Janus-Pro is a unified multimodal understanding and generation model developed by DeepSeek. It represents a significant advancement over the original Janus framework, designed to perform both visual reasoning and high-fidelity text-to-image synthesis within a single autoregressive transformer architecture. Unlike many multimodal models that use a shared visual encoder for all tasks, Janus-Pro employs a decoupled visual encoding strategy to prevent performance trade-offs between understanding and generation.
The architecture utilizes a specialized SigLIP-L vision encoder to extract high-dimensional semantic features for image understanding and a discrete VQ tokenizer for image generation. These separate pathways map visual information into a shared input space, where a core transformer backbone processes multimodal sequences. This design allows the model to achieve high performance in diverse tasks, including visual question answering (VQA), chart and document analysis, and complex instruction-following for creative synthesis.
Janus-Pro was trained on significantly expanded datasets, incorporating approximately 90 million samples for multimodal understanding and 72 million high-quality synthetic aesthetic samples for generation.

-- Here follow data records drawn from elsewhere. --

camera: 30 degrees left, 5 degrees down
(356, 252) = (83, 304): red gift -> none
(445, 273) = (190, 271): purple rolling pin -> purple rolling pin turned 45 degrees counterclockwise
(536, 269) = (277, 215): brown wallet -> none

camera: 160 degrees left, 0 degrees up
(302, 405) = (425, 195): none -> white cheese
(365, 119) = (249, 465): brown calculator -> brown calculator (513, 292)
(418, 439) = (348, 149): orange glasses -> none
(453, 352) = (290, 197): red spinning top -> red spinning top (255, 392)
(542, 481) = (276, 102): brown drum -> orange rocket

This balanced data approach improves the stability of generated outputs and enhances the model's ability to follow precise spatial and stylistic prompts. The model is released in two primary sizes: a lightweight 1B version (based on a 1.5B base) and a more capable 7B version.

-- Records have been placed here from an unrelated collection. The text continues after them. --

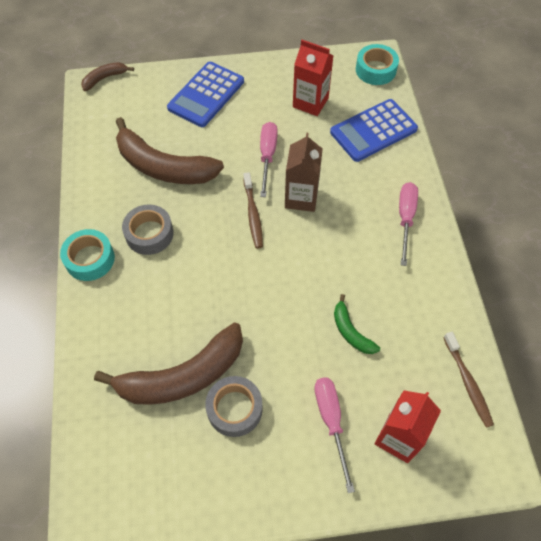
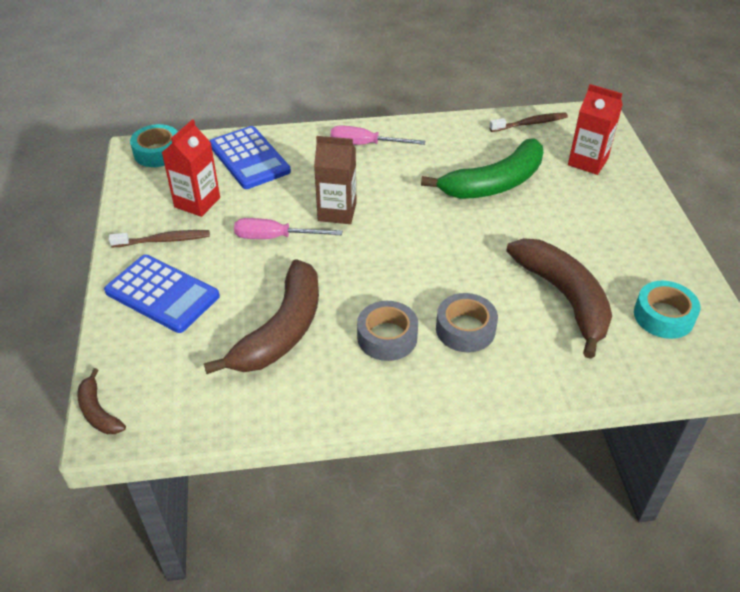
camera: 90 degrees left, 15 degrees down
(90, 259) = (427, 393): turquoise tape -> turquoise tape (663, 316)
(234, 409) = (589, 259): grey tape -> grey tape (465, 329)
(253, 214) = (359, 248): brown toothbrush -> brown toothbrush (163, 240)
(331, 422) = (584, 198): pink screwdriver -> none
(351, 331) = (493, 183): green banana -> green banana, size x2.08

For text-to-image generation, the model follows an autoregressive process where it predicts visual tokens based on text inputs. DeepSeek recommends using specific prompt formats for optimal results, typically involving the prefix "Generate an image: " followed by a descriptive prompt. The model demonstrates strong competitive performance in benchmarks such as GenEval and DPG-Bench, showing particular strength in single-object accuracy and positional alignment.